Текст для разбора

Последний день фестиваля начался с московского театра «Апарте» и его «Пробки» по пьесе Ксении Драгунской в постановке Ивана Косичкина.
Это скорее гражданское высказывание, чем художественное; этакое театральное осмысление судеб современной России - но не то чтоб слишком серьёзное и объёмное. Называется проблема детей, «которые не должны были рождаться», но не оговаривается чётко ответственность родителей и среды, и возможный выход представлен очень сомнительным. Предполагаемая новая страна будет основана на невозможном, неправдоподобном законе регулирования рождаемости, который, как представляется, вскорости заведёт в очередной тупик. И опять же всплывает вопрос «а судьи кто?», то есть кому будет предоставлена доля решать за других, определять возможность жизни или «лечения беременности», вершить судьбы.
Герои старшего поколения определились с приоритетами, крепко держатся за них и в них же застряли: начало советчины для Лины Петровны (тут играет задняя часть декорации - хрупкие заклеенные старыми газетами стены, бюсты-матрёшки деда в духе вождей-социалистов), время Вертинского для её дочери Лизы (только шляпка, горжетка и песни), японская культура для Максима (первый план декорации, куда хорошо вписалась проекция видеосъёмки). Филипп, представитель нового поколения, никак не может определиться, да, по сути, и не хочет: всё равно, быть ли обнажённой натурой для студентов или получать деньги за поджоги крупных торговых точек. Такая же «потерянная» и Романенко, говорящая только о покупках, магазинах и машинах и утверждающая, что убить можно «от жалости».
Основное достоинство этой вещи - её непродолжительность. Дальше тянуть было бы преступно.
Последний участник - театр «Zooпарк» с «Человеком-Подушкой» (Ирина Зубжицкая по МакДонаху).

[Сохранённые данные]
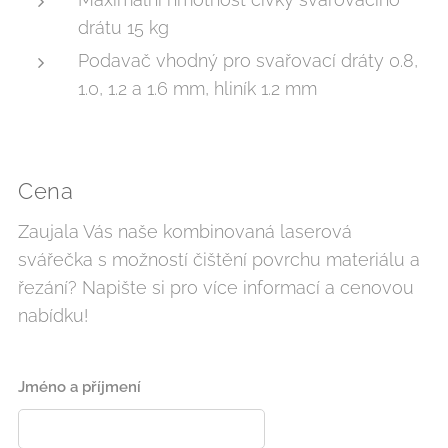
drátu 15 kg
Podavač vhodný pro svařovací dráty 0.8,
1.0, 1.2 a 1.6 mm, hliník 1.2 mm
Cena
Zaujala Vás naše kombinovaná laserová
svářečka s možností čištění povrchu materiálu a
řezání? Napište si pro více informací a cenovou
nabídku!
Jméno a příjmení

Список заданий
a – Перескажите списком абзац рецензии о последнем дне фестиваля, начинающийся словами «Герои старшего поколения», сохранив его основные факты.
b – Продолжите рецензию о последнем дне фестиваля с того места, где она заканчивается.

Ответы по заданиям
a –
- Герои старшего поколения определились с приоритетами, держатся за них и в них застряли:
  - Лина Петровна — начало советчины (задняя часть декорации: хрупкие стены, заклеенные старыми газетами, бюсты-матрёшки деда в духе вождей-социалистов);
  - её дочь Лиза — время Вертинского (шляпка, горжетка и песни);
  - Максим — японская культура (первый план декорации, куда вписана проекция видеосъёмки).
- Филипп, представитель нового поколения, не может и не хочет определиться: ему всё равно, быть ли обнажённой натурой для студентов или получать деньги за поджоги крупных торговых точек.
- Так же «потеряна» Романенко: она говорит только о покупках, магазинах и машинах и утверждает, что убить можно «от жалости».

b –
На фоне множественного предшествующего Достоевского усиленно обозначилась тема «имения права» и собственной воли: может ли наказывать тот, кто пережил наказания и насилие, можно ли оправдывать преступления тяжёлым детством или идеей «инсценировать рассказы». Против фрейдистской позиции наследования родительской модели поведения словесно выступает Тупольски (Александр Сучков первый акт несколько смазал, во втором вернул позиции), но его действия не идут вразрез остальных.
Перекликалась для меня с героями Фёдора Михайловича и ключевая история о Человеке-Подушке. Встреча Подушки-ребёнка и Подушки-взрослого, самосожжение «добряка» условно иллюстрирует идею Кириллова: если бога нет, тогда на всё моя воля, и я бог, и первая моя задача - умертвить себя.
Активнее обычного проявился (или увиделся) Валентин Омётов: неврастения его Ариэля стала не бешенством полицейского пса, нацеленным на любого преступника, априори ненавистного врага и подонка, но воплем о несправедливости, искренним переживанием и за убитых детей, и за возможное неправомерное и не по совести наказание подозреваемого. И громче прозвучала радость, когда нашлась зелёная немая девочка, и сильнее были сомнения перед сожжением рассказов.
Хороши, очень хороши и любимые мною Лев Харламов и Сергей Блохин, но об этом уже столько было сказано... и жаль, что цветов на всех не хватило.
Сценография хорошо перекликается с площадкой НХТ: чёрные стены и торчащие из них крупные металлические трубы служат дополнением металлических щитов, столов и шкафов на сцене.
Это единственный показ фестиваля, на котором был такой перебор зрителей, и единственный, с которого уходили зрители (в антракте слышалось: «Все хороши, но уж очень тяжело, пусть продолжают без меня»).
P.S. Когда Михал Сергея Блохина вдруг переходит на серьёзную интонацию ("твоя пытка длилась два часа, а моя всю жизнь"), когда он разом теряет свою идиотскость, мелькнула мысль, что слабоумие может быть маской: гораздо удобнее играть дурачка и самому уверовать в это, чем жить в здравом уме с таким багажом за плечами, примириться со своими прошлыми мучениями.